Almost 70 years ago, the first U.S. Navy frogmen began underwater demolitions training in the waters around Fort Pierce. Commissioned through an act of Congress and the signature of the president, the National Navy UDT–SEAL Museum now stands where these first training sessions began and documents the evolution of the first volunteers into today's Navy SEALs. Exhibits honor the predecessors to the SEAL program and display artifacts and equipment from combat, including Apollo training vehicles, a Vietnam-era ”Huey” helicopter, and the SEALs' unique water vehicles powered by hardworking seahorses. Also on display are all 10,000 pounds of the fiberglass lifeboat from the 2009 hostage rescue of Richard Phillips, captain of the Maersk Alabama following its hijacking by Somalian pirates. Visitors can also view WWII training obstacles rescued from the ocean floor or take in the names of fallen heroes as they walk on memorial bricks donated by the friends and family of former SEALs. In addition to documenting and honoring past soldiers, the National Navy UTD–SEAL Museum also reaches out to living veterans through their reunions and their partnership with the Wheelchairs for Warriors program.

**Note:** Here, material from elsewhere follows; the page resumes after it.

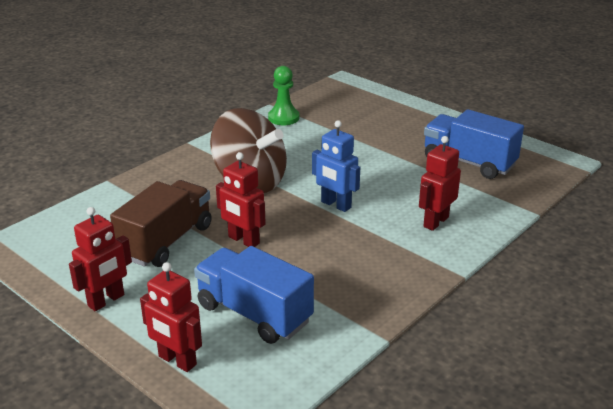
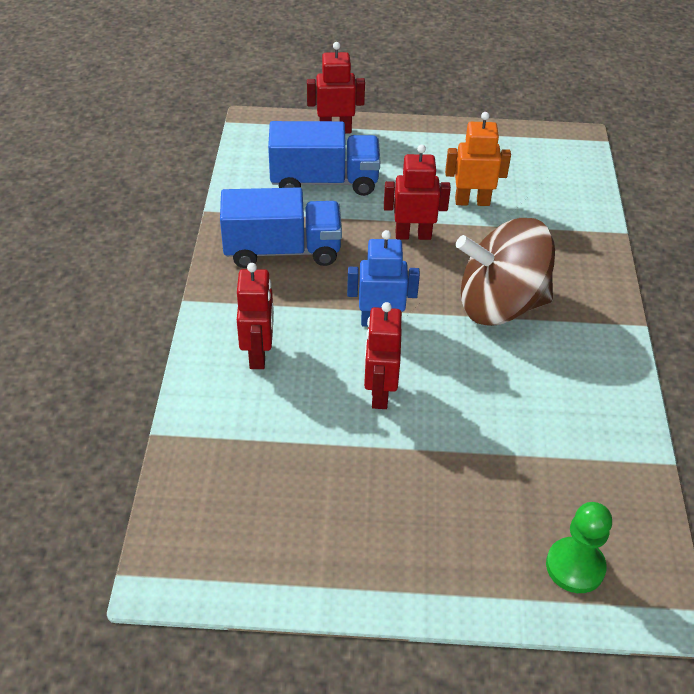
camera: 140 degrees right, 15 degrees up
red robot [69,207,132,311] -> red robot moved to [364,302,402,409]
brown truck [110,180,212,267] -> orange robot [445,112,511,206]
green pawn [268,66,299,125] -> green pawn moved to [546,502,612,593]
blue truck [424,109,524,179] -> blue truck moved to [220,187,342,268]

Families explore the world at Children's Museum of the Treasure Coast through interactive, hands-on exhibits designed to teach them about everything from early Floridian architecture to how the body works. The museum also features numerous play areas where kids can use their imagination and pretend to be a grocery store clerk, a veterinarian, and the ultimate fantasy, a doctor who tells you your wings are finally starting to grow. The museum even has a children's theater, where kids can dress up in costumes and put on plays.
Part of the museum's mission is to educate visitors about the environment. As families explore, they can look for green clues that point out which features of the building are eco-friendly. A recycling center in the market exhibit also teaches kids firsthand what happens to things when they are recycled.